◆ TO-DO ITEM
Work through the data below and copy out every line where "него" is found.

Dataset entries:
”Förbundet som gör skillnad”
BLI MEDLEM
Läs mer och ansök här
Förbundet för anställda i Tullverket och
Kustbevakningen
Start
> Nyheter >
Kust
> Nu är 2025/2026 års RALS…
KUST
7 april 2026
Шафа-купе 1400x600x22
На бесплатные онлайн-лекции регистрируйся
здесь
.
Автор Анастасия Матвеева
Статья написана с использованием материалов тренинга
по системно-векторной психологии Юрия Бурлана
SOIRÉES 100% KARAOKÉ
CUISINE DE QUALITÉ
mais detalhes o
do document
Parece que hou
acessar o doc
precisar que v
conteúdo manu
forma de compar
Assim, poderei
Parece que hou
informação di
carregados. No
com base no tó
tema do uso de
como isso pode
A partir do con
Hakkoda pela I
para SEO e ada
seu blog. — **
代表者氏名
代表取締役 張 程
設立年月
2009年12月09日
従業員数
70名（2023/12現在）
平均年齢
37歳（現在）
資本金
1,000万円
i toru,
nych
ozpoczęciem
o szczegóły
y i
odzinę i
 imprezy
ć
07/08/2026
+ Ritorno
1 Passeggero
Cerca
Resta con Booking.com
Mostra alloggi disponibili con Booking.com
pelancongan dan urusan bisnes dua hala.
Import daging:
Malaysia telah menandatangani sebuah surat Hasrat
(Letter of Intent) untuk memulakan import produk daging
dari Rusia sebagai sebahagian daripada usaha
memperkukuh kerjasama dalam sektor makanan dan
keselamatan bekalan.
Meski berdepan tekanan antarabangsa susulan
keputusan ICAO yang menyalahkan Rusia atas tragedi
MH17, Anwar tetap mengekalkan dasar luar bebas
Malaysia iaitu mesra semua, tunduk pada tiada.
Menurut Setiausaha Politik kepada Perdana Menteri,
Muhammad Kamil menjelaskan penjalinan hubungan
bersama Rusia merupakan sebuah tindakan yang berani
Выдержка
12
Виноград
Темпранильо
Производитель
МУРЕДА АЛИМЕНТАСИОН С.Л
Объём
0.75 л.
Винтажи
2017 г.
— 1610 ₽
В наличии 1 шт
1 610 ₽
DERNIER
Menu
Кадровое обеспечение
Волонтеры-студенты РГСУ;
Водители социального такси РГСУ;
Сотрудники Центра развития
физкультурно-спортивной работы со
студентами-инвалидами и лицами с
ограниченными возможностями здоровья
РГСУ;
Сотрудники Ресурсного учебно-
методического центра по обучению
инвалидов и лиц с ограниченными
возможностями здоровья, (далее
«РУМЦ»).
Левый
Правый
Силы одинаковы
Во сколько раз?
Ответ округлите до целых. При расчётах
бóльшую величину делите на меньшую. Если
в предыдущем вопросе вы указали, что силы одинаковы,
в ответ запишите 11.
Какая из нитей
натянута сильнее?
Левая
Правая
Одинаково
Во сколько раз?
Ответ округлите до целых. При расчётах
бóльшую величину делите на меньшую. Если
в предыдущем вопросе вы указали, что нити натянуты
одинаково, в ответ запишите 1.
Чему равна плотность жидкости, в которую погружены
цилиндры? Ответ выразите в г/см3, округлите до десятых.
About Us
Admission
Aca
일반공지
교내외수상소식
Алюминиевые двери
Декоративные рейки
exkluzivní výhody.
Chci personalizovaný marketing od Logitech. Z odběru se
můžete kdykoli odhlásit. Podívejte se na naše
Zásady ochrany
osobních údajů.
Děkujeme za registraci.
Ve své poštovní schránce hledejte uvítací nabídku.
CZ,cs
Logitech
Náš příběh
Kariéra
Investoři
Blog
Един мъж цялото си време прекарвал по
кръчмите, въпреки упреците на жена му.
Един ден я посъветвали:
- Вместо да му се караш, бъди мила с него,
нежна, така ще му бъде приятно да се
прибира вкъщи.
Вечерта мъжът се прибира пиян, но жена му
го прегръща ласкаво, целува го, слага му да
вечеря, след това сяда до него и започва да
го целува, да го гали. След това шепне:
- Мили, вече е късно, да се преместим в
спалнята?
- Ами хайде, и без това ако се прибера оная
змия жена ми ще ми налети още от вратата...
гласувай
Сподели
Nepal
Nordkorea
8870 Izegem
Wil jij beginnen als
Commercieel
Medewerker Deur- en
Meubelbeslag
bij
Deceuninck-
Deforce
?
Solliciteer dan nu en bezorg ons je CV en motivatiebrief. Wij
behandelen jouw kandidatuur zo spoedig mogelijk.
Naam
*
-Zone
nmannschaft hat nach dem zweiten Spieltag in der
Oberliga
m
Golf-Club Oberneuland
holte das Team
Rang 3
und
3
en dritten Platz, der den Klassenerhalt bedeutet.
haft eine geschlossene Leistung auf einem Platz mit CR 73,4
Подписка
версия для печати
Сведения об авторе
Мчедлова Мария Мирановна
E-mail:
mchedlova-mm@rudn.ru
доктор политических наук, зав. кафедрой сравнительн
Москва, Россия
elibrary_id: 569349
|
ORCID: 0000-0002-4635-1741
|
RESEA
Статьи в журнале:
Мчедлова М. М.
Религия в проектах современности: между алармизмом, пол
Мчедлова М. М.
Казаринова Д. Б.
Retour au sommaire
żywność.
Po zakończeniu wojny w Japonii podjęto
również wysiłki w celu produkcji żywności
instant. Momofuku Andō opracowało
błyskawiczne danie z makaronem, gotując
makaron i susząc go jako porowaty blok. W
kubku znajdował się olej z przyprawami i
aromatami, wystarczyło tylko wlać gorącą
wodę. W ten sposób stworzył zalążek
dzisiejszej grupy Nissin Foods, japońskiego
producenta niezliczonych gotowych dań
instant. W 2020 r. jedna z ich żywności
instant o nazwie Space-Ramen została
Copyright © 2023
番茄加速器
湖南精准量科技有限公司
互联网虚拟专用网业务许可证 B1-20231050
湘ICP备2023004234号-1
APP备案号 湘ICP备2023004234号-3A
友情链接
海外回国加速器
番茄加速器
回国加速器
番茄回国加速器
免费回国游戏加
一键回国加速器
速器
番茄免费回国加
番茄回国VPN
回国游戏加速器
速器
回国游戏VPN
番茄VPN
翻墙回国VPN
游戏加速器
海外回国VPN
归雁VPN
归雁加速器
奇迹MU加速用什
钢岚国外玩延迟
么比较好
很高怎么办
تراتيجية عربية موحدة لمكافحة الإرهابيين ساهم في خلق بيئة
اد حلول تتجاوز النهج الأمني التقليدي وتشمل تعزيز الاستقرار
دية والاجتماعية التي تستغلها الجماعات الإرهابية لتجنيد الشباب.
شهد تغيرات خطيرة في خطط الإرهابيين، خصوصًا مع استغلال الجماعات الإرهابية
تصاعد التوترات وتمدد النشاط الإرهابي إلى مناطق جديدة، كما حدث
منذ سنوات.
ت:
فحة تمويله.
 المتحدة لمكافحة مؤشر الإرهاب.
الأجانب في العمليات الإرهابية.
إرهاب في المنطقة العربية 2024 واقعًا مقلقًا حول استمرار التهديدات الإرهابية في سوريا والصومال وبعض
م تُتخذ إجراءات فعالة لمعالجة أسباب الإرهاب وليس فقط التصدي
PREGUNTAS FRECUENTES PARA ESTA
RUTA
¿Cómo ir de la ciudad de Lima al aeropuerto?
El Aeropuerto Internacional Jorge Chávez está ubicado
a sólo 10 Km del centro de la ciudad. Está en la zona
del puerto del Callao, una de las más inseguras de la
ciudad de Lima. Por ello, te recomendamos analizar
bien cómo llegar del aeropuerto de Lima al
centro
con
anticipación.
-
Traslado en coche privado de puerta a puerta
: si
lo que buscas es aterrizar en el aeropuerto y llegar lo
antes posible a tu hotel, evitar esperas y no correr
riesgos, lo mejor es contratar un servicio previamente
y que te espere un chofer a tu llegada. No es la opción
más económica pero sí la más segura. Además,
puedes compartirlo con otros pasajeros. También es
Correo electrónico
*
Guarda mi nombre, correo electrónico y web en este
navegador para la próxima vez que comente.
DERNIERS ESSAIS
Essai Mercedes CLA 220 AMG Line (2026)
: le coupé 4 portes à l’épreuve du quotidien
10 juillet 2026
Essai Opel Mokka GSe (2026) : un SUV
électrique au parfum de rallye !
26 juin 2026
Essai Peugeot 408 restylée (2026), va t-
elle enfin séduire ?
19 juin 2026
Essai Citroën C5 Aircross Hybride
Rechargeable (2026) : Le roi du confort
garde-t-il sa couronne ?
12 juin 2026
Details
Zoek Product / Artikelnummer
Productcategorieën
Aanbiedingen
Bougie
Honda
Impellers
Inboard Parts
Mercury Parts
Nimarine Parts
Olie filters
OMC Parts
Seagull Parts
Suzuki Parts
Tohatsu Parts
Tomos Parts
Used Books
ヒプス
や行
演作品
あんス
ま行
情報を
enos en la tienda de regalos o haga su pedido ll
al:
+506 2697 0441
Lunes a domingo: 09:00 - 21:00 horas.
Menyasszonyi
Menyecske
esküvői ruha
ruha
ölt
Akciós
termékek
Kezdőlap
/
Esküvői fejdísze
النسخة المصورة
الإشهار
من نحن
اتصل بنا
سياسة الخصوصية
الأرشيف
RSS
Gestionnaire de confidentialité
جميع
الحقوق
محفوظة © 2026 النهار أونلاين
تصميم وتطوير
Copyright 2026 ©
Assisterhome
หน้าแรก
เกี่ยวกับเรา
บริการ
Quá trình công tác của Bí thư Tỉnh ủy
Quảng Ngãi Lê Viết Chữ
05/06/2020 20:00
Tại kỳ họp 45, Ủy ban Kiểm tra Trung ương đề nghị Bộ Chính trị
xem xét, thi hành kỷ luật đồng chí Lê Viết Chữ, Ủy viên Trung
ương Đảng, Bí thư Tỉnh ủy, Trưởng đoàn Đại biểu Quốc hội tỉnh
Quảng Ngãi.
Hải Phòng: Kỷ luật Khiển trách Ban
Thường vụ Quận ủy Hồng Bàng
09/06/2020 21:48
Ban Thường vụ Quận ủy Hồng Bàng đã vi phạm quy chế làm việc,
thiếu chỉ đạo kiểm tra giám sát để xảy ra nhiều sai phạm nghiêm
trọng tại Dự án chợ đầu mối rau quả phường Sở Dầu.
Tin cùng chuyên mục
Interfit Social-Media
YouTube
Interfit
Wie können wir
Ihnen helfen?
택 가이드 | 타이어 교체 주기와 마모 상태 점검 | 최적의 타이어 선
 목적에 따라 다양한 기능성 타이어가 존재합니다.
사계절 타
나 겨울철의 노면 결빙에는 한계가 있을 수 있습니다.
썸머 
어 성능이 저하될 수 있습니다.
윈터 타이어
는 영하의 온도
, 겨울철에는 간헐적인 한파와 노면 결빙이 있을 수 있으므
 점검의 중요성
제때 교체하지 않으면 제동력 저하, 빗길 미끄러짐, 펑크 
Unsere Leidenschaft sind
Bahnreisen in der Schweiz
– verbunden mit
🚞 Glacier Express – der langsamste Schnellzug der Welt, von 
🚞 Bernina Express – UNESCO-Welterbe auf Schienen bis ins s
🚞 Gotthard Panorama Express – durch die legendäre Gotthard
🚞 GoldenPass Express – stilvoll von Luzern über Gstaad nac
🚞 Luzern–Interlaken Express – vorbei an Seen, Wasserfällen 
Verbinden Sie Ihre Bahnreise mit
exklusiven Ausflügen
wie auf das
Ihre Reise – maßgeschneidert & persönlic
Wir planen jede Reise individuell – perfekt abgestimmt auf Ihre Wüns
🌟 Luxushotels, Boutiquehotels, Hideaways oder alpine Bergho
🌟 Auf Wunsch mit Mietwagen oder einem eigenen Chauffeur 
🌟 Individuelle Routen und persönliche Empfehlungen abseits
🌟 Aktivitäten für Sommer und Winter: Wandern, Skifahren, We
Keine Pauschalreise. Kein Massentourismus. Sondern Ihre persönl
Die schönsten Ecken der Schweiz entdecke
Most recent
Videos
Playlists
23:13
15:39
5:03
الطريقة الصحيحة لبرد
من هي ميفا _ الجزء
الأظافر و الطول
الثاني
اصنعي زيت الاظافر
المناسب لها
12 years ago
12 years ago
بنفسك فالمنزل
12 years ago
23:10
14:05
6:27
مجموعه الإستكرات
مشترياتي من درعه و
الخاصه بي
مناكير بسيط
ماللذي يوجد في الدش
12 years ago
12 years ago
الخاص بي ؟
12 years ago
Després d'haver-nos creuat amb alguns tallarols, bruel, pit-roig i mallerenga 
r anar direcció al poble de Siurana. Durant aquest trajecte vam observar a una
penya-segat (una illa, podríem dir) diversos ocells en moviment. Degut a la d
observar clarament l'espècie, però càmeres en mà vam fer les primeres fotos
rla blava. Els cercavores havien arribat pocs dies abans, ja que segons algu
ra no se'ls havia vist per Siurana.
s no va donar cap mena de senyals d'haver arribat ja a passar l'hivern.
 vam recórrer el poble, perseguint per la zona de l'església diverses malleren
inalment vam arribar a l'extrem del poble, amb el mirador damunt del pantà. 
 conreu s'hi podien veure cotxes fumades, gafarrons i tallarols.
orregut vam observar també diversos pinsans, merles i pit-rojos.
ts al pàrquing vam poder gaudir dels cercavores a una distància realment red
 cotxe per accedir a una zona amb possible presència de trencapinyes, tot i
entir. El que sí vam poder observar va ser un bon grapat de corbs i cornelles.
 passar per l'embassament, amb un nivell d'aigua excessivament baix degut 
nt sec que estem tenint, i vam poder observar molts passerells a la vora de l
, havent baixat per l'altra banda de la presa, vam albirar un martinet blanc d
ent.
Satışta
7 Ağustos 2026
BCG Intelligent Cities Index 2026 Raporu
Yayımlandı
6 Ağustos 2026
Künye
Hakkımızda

◆ ANSWER BOX
- Вместо да му се караш, бъди мила с него,
вечеря, след това сяда до него и започва да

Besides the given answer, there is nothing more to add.